Jo Clifford’s War In America has had a long journey to the stage. The Lyceum commissioned it in 1996, then rejected it for being “too offensive”. Twenty years later, director Susan Worsfold, of Edinburgh Theatres’ talent development arm, the Attic Collective, rediscovered it. Now, like the Old Royal High School which hosts this premiere, it’s time to bring it back into circulation.

The play’s an abstract political drama, set in an unspecified European state, with political factions split by gender fighting for control of the House. The key political players are sociopathic Home Secretary Mr Fox (Andrew Cameron), and “She”, an unnamed female figurehead (Saskia Ashdown). Their cohort of fixers badger lobby fodder Slype (Conor McLeod) to try to swing a key vote, while greybeard Wisden (John Spilsbury) looks on disinterestedly between snoozes in the chamber. Eventually, outside influences bear upon them. America is at war. She’s missing daughter is involved. Wisden has a secret that wakes him from his slumbers.

All these characters are emblematic – strong, and well-drawn, but representations of ideas rather than multi-functional beings. This abstraction exposes politics’ working parts. The play’s less a framework for emotionally connecting with characters, than observing political corrosion in progress. Out goes any visceral engagement with the piece, in comes the intellect.

The Old Royal High was once mooted as a home for the Scottish Parliament, so its oval chamber is perfect for this piece, and the excellent young Attic Collective cast make full use of it. Actors criss-cross the well in the centre of the room, call down from the balcony, or sprawl about the speaker’s chair and clerk’s desk. Slype and Fox use the central bannister as a urinal. She’s sinister staffers Warp and Webb (Kirsty Punton and Ellen Aitken) make the whole room their office.

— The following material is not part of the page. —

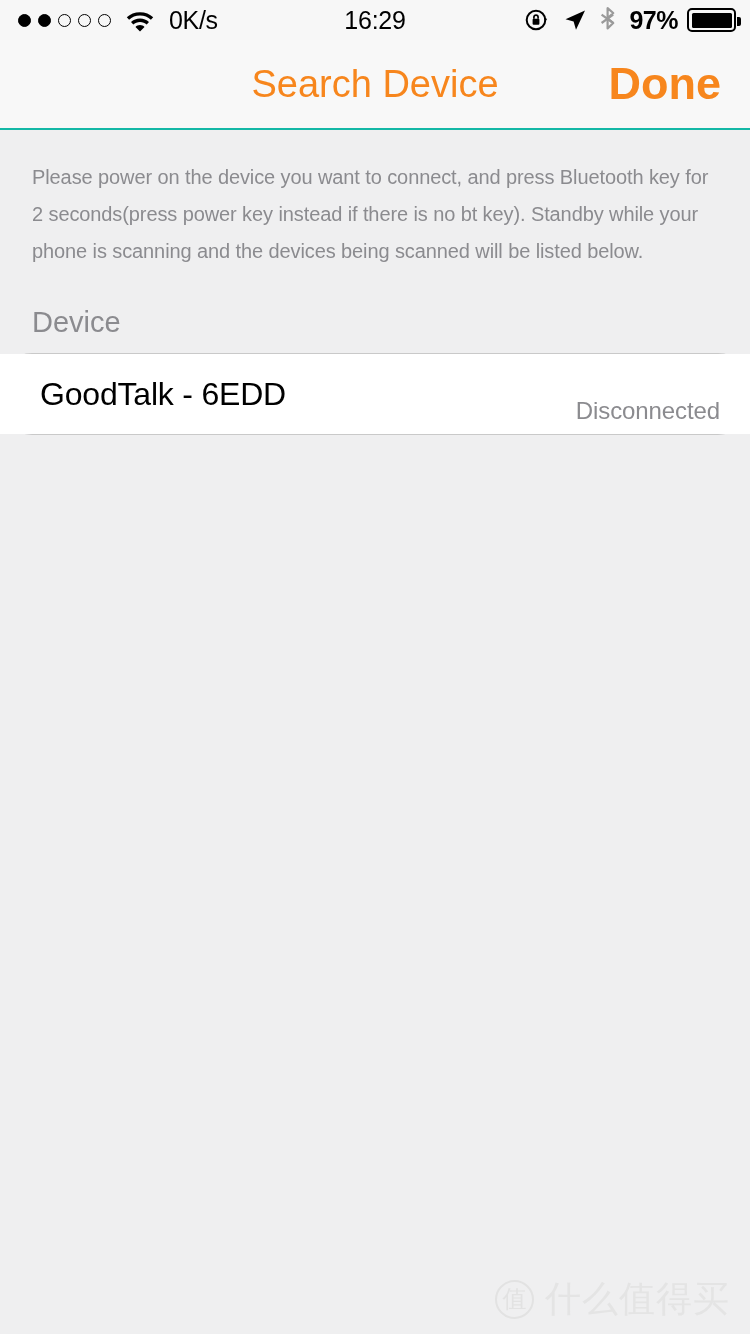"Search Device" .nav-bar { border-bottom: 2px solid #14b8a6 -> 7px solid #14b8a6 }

It’s understandable that some scenes were deemed strong meat for a 1990s Lyceum audience. Fox’s sexual proclivities are not the most wholesome. But after Piggate and Trump’s alleged “golden showers“, fact has topped fiction. Most people’s default assumption is that politicians are into something kinky. When Romanian prostitute Judit (Imogen Reiter) services Fox’s needs, it is still unseemly, but entirely in keeping. Cameron is greasily effective in his role, strutting round slimily in his pants.

The Lyceum would have coped with the politics back in the 1990s, though; they are relatively vanilla. But, just as sexual mores have changed, so too political preoccupations. The territory War In America covers – race, inequality, and in particular, gender – is fought over more vigorously now than in the 1990s. Perhaps the play has found its time.

The twin attractions of a forgotten play in a forgotten venue may be the main selling points of this production, but it measures up enough to warrant a wider revival. The renewed interest has also inspired Clifford to continue her planned pentalogy. By abstracting from time and place, in an almost Orwellian manner, War In America points out fundamental failings of political systems, where Trump parodies and Tory take-downs can only scratch the surface. It might not be entirely precise in its message, but it stirs the mind, and without the distraction of real people, places and parties, it’s possible to consider a bigger, non-partisan question – can government ever be a force for good?